Files 01-04 treated images as isolated snapshots. But the visual world is continuous: objects move, scenes change, and depth exists. This file extends computer vision into the temporal domain (video) and the spatial domain (3D), covering how models understand motion, track objects, estimate depth, and reconstruct scenes.
A video is a sequence of images (frames) captured over time. At 30 frames per second, a 10-second clip contains 300 frames. The key challenge is modelling the temporal dimension: how do objects move, how do scenes evolve, and how can we relate information across frames?
Optical flow estimates the apparent motion of pixels between two consecutive frames. For each pixel in frame \(t\), optical flow produces a 2D displacement vector \((u, v)\) pointing to where that pixel moved in frame \(t+1\). The result is a dense motion field the same size as the image.

Two consecutive video frames and the optical flow field between them, visualised as coloured arrows showing pixel motion direction and magnitude

Optical flow is computed under the brightness constancy assumption: a pixel's intensity does not change as it moves. If a pixel at position \((x, y)\) in frame \(t\) has intensity \(I(x, y, t)\) and moves by \((u, v)\) in a small time interval \(\delta t\):

\[I(x + u\delta t, \, y + v\delta t, \, t + \delta t) = I(x, y, t)\]

Taking a first-order Taylor expansion (chapter 03) and dividing by \(\delta t\):

\[I_x u + I_y v + I_t = 0\]

where \(I_x, I_y\) are the spatial gradients (Sobel, file 01) and \(I_t\) is the temporal gradient (difference between consecutive frames). This is the optical flow constraint equation. One equation, two unknowns (\(u, v\)): we need an additional constraint.
Lucas-Kanade assumes the flow is constant within a small window (e.g., 5x5 pixels). This gives an overdetermined system (25 equations, 2 unknowns) solved by least squares (the normal equation from chapter 06):

\[ \begin{bmatrix} u \\ v \end{bmatrix} = \begin{bmatrix} \sum I_x^2 & \sum I_x I_y \\ \sum I_x I_y & \sum I_y^2 \end{bmatrix}^{-1} \begin{bmatrix} -\sum I_x I_t \\ -\sum I_y I_t \end{bmatrix} \]

The 2x2 matrix is the structure tensor from file 01 (the same matrix used in Harris corner detection). Lucas-Kanade works well for small motions but fails when objects move more than a few pixels between frames.
Farneback's method fits a polynomial expansion to the neighbourhood of each pixel and estimates the displacement field that best explains the change between frames. It produces dense flow (a vector for every pixel) and handles larger motions than Lucas-Kanade.
Modern deep learning optical flow methods (FlowNet, RAFT) learn to predict optical flow end-to-end from pairs of frames. RAFT (Recurrent All-Pairs Field Transforms, Teed and Deng, 2020) computes a 4D correlation volume between all pairs of pixels in the two frames and iteratively refines the flow estimate using a GRU-based update operator. RAFT achieves state-of-the-art accuracy and has become the standard flow backbone.

[Collected data]
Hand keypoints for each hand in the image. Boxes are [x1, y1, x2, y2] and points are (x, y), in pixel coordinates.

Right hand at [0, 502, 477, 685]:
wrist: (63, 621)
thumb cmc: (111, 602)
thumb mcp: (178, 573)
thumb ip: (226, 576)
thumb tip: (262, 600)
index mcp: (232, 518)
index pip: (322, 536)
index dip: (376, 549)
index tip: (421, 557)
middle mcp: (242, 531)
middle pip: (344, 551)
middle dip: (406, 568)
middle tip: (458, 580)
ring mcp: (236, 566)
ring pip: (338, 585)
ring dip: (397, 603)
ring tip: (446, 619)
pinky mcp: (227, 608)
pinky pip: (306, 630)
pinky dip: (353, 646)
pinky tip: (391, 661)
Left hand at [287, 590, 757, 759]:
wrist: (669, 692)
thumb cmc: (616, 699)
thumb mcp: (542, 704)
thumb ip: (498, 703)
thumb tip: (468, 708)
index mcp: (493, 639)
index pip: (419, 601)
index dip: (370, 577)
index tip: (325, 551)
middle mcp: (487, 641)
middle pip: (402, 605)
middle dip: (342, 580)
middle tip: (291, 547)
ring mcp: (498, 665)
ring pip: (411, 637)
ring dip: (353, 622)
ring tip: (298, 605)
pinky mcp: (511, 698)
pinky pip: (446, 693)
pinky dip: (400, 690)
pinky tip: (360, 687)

...

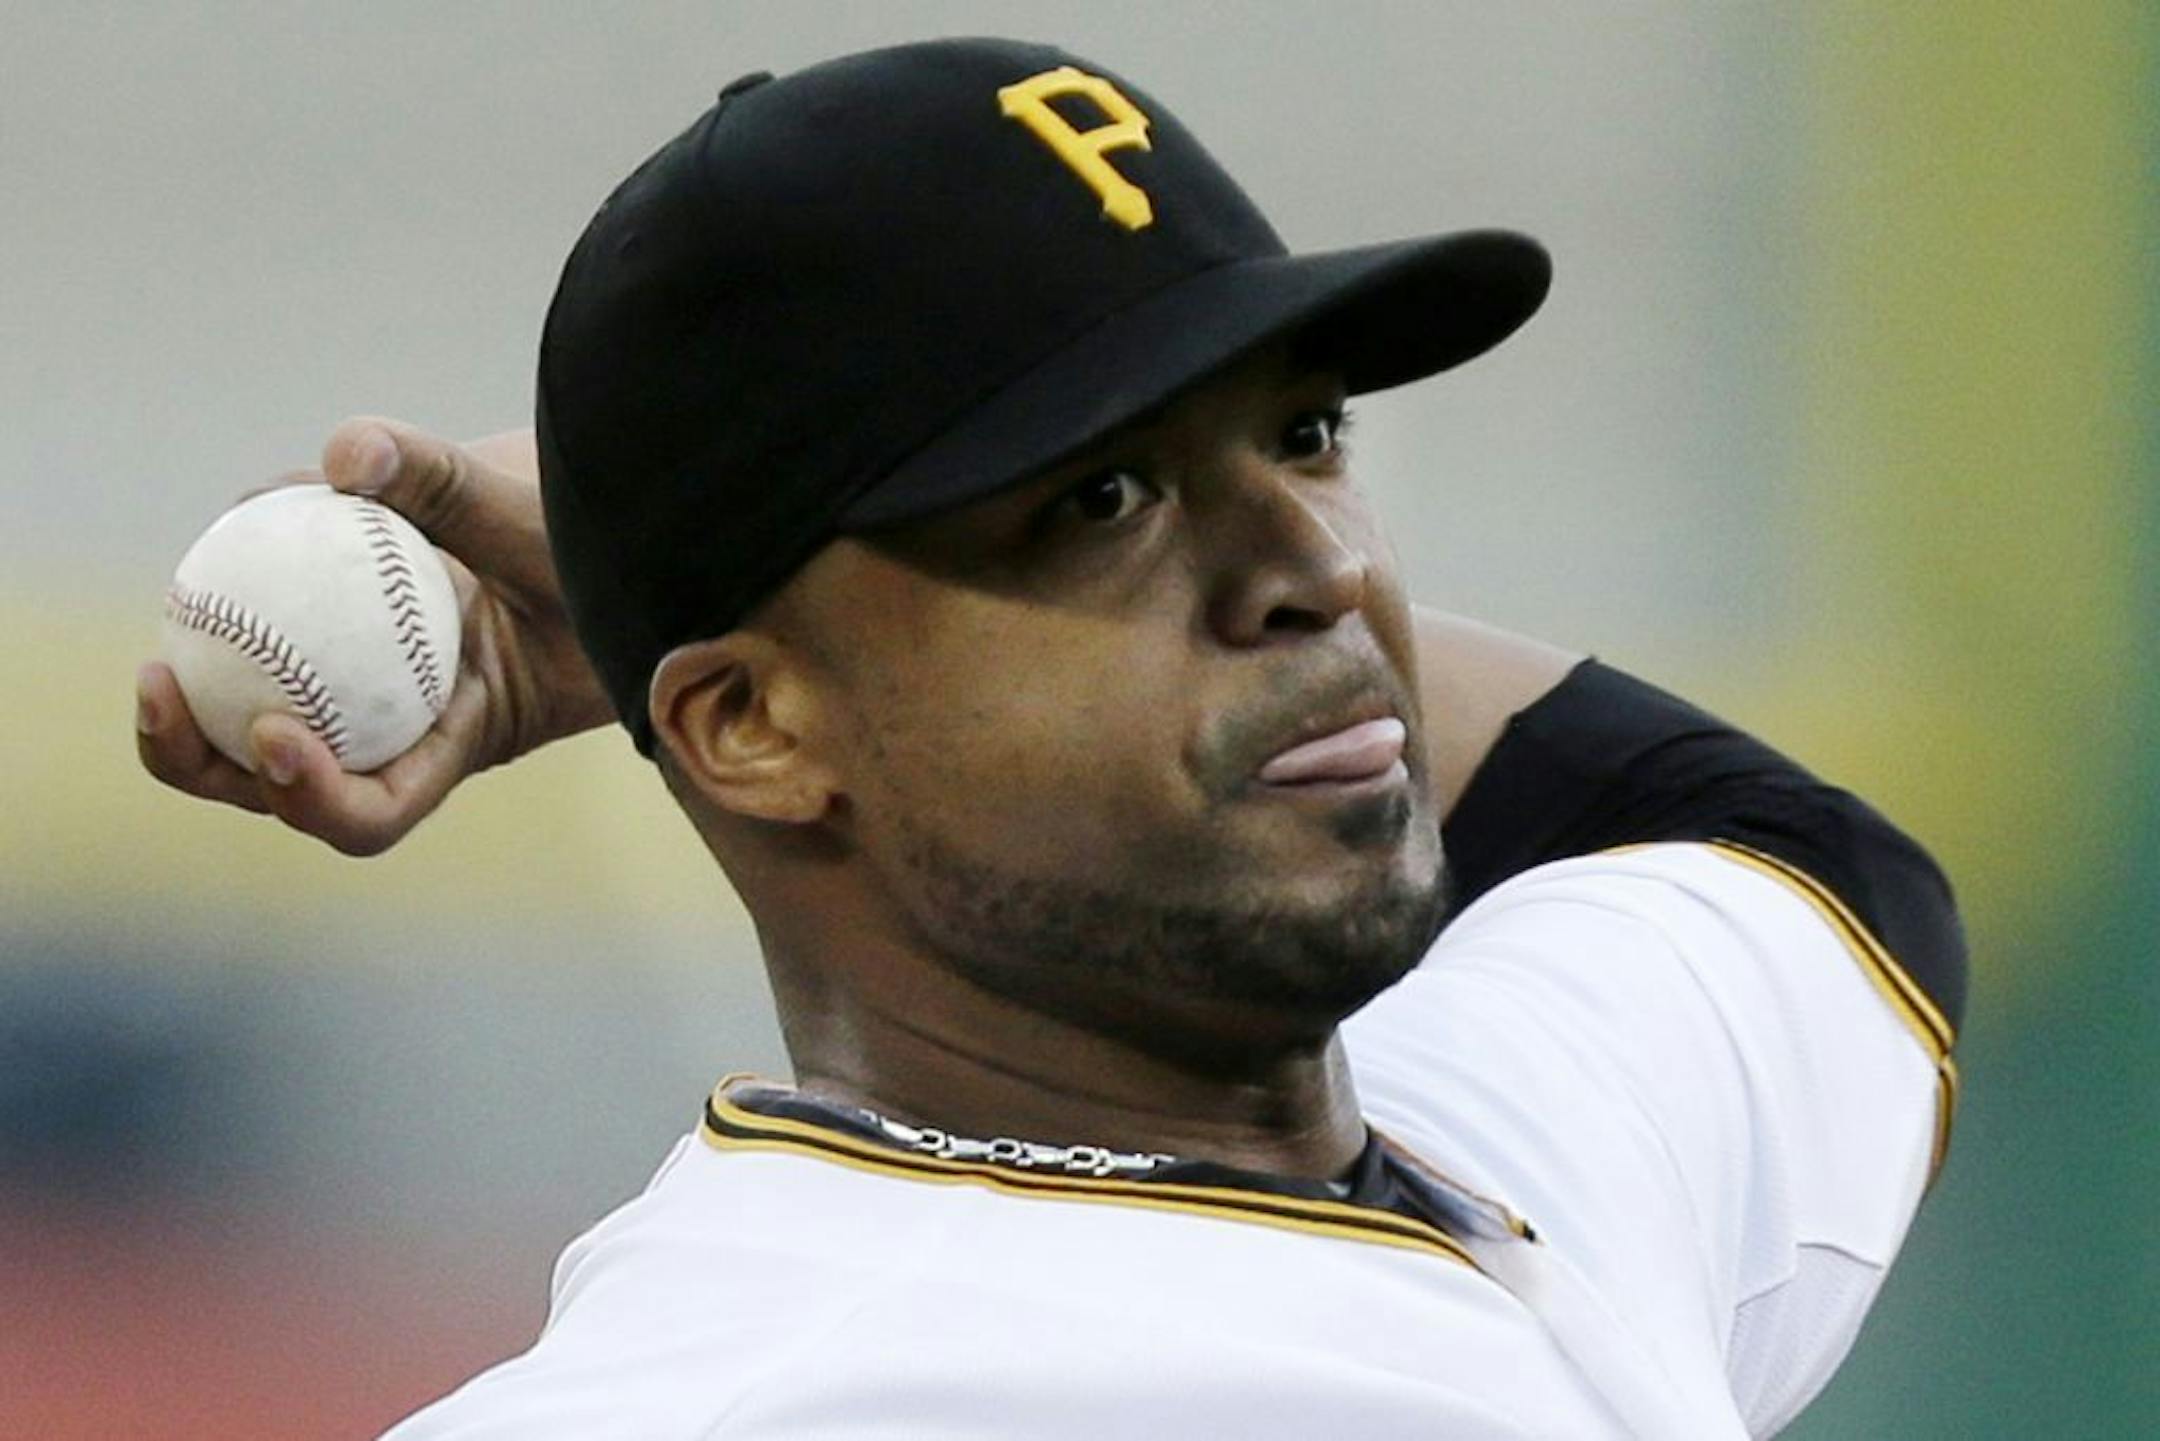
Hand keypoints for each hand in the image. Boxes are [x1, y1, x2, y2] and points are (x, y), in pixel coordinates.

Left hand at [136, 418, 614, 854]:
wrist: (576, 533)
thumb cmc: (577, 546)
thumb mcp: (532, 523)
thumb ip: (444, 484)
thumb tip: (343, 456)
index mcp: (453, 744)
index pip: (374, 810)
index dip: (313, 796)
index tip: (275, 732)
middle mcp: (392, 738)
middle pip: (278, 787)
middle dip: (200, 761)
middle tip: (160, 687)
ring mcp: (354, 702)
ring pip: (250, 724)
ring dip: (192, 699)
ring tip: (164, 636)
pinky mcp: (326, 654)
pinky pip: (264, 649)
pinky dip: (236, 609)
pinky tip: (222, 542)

* * *

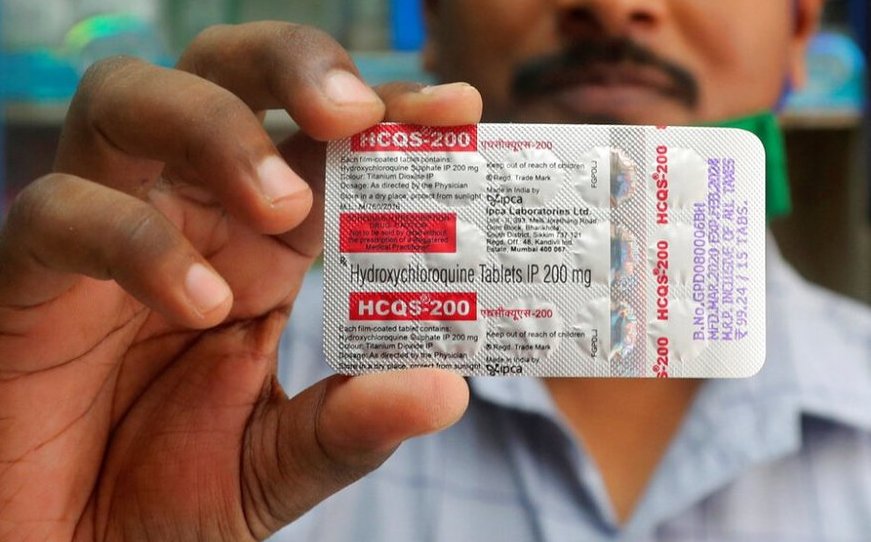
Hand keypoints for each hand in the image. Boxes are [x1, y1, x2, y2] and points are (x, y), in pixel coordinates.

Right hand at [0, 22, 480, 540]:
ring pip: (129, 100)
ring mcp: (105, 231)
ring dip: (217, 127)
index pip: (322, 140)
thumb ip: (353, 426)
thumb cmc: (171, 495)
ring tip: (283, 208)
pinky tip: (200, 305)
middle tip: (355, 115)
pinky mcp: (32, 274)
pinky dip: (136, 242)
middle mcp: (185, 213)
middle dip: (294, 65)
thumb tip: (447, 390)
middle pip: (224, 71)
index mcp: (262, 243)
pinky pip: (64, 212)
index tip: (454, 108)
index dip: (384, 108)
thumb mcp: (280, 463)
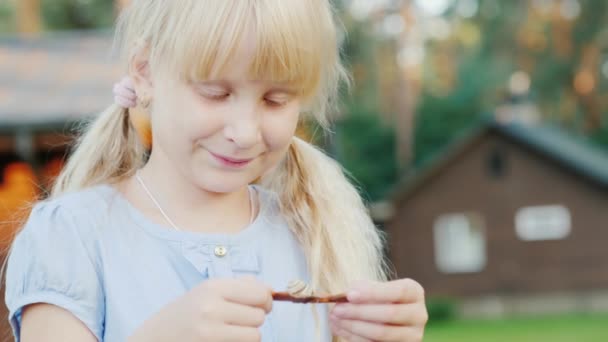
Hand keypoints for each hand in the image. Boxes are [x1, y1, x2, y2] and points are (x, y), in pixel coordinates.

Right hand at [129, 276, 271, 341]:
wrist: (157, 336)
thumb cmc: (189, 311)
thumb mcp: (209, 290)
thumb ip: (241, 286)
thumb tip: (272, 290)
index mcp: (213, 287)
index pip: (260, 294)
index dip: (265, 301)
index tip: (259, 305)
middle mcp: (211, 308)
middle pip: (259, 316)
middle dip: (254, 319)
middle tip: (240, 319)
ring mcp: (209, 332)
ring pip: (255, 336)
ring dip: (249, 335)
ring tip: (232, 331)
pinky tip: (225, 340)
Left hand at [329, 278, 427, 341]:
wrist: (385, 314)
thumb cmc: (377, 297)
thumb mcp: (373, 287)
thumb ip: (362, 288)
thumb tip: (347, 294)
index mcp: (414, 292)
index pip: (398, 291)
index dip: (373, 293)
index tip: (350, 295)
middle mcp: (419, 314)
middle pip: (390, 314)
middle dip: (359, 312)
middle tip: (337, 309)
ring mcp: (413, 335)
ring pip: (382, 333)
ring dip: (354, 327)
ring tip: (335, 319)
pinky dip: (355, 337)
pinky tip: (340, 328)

[Activity list]:
1. According to the optical flow text, how many frames does a 10-second clip at 30 frames per second contain?
2. Print the stretch of the optical flow text from "The 2x2 matrix" through "pixels between frames.".

[Task responses]:
1. 300 frames.

2.
The 2x2 matrix is the structure tensor from file 01 (the same matrix used in Harris corner detection). Lucas-Kanade works well for small motions but fails when objects move more than a few pixels between frames.